従来、課長が中心だった期間限定のプロジェクトチームのリーダーに、研修に参加した社員を入れたところ、原価低減などで大きな成果を上げてくれた。他のプロジェクトチームのリーダーにも若い社員を登用している。研修以外のそうした成長の機会をこれからもどんどんつくっていきたい。 今後は、階層別の研修以外に、新製品開発をテーマとした研修を予定している。研究開発の技術者を対象に、アイデアを考えるきっかけになればと考えている。自ら積極的に課題に取り組む人材の育成も課題だ。
■仕事の意味をしっかり伝えることを重視
(若手・中堅向けの研修を指導する鍜治田良・日本生産性本部主任経営コンサルタントの話)

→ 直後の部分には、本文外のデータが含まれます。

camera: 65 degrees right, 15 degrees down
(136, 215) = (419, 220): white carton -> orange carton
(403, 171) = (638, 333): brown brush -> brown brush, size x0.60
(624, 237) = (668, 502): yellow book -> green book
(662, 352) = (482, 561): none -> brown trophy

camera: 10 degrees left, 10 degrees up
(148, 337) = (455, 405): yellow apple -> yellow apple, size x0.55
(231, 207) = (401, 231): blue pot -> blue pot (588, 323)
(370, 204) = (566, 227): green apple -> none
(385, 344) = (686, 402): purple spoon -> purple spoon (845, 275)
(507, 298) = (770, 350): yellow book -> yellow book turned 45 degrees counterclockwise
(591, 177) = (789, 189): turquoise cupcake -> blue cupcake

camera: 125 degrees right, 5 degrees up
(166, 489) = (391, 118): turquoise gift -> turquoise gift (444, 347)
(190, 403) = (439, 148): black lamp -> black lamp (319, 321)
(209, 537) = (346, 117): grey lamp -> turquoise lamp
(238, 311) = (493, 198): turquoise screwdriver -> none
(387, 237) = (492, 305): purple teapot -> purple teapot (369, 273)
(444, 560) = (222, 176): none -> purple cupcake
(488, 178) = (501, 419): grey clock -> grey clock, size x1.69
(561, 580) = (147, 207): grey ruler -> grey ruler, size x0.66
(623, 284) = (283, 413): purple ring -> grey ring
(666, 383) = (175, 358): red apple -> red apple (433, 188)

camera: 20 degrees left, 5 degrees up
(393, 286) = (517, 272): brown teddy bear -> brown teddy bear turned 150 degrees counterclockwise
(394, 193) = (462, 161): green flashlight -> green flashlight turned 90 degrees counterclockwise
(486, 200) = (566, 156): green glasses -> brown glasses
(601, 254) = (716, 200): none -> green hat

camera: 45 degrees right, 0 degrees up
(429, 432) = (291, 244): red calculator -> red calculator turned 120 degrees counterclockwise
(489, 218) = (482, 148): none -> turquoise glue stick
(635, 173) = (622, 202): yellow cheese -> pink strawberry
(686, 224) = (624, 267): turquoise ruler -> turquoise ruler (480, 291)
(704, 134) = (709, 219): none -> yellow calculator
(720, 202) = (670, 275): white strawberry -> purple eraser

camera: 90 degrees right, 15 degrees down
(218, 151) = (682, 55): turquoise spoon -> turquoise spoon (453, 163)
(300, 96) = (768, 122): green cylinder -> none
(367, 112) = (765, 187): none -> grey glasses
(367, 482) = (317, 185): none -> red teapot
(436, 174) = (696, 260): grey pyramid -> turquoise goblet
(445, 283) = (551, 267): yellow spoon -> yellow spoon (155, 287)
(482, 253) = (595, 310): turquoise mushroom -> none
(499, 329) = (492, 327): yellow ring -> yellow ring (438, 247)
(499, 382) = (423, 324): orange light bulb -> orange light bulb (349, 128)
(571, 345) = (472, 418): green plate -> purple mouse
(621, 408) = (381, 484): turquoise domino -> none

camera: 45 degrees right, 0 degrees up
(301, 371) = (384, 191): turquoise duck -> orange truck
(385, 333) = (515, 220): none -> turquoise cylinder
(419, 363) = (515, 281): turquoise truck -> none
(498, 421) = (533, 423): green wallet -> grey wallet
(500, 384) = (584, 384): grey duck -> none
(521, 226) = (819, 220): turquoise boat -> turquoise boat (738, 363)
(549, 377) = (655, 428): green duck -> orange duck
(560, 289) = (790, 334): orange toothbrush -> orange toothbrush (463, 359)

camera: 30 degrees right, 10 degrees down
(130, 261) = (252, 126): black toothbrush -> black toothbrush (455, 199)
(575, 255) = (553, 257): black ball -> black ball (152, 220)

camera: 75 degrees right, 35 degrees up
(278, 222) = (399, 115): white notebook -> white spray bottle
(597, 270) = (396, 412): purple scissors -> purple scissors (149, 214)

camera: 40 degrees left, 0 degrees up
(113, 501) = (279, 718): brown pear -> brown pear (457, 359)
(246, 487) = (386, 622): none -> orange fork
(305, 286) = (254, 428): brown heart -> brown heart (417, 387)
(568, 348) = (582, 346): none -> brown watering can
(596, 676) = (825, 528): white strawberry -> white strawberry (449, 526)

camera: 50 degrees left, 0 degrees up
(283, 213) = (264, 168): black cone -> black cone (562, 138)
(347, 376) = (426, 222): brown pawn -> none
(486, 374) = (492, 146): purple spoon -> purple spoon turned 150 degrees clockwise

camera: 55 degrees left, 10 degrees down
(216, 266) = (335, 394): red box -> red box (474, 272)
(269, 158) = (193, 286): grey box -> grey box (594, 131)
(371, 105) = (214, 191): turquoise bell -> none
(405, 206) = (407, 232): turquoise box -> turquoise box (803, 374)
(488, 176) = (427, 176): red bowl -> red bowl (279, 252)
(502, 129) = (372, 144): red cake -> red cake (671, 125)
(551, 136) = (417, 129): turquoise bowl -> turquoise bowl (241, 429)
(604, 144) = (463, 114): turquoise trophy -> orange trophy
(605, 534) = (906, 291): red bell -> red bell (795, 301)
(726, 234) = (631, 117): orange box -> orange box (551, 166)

若手社員の研修では、仕事の意味をしっかり伝えることを重視している。なぜ朝礼をしているのか、なぜ安全が大事なのか、今あるものがなぜそうなっているのか、それを大切にすればどういうメリットがあるのかということを丁寧に説明している。
コミュニケーション力向上研修でも、朝礼やあいさつなど、工場で普段行っているコミュニケーションを題材とした。コミュニケーションは、相手があることだから、話し方や聞き方などの理屈を受講しただけでは変わらない。それよりも朝礼で大きな声であいさつした方が組織としては変わっていく。
1回90分という限られた研修時間なので、研修で説明したことを現場に持ち帰って適用できるようにすることや、必ず宿題を出して自分の職場だったら何ができるかといった「自分事」としてとらえてもらうこと、事例を入れて極力具体的な内容にすることなどを意識している。
社員教育は子育てと同じで、投資をしたからといってすぐにリターンを期待してはいけないと思う。どこでどういうアウトプットが出てくるのかは予想できないが、研修内容の何かに興味がわき、それが何かのきっかけで社員が伸びることがある。いい企業というのはそういうことがわかっているから、継続して社員に投資し続けるのではないか。やはり、教育しないと人は成長できないということだろう。
また、社員教育は、最初はある程度強制的にやらないとだめだ。キーワードは「規律と自由」。例えば、「行動宣言」を発表してもらうのは規律だが、その中身は自由にしている。まずは成功体験をつくることをねらいとしているので質は問わないが、やはりアウトプットがないとまじめに勉強しない。全部規律にしてしまうとぎすぎすしてしまうし、全部自由だと誰もやらない。「規律と自由」は現場力を高める上でも重要だ。改善も軌道に乗るまでは、一定の件数はこなさなければならないという規律を設けつつ、改善の中身は自由とするような設計が必要だろう。小さな成功体験が次の成長につながる。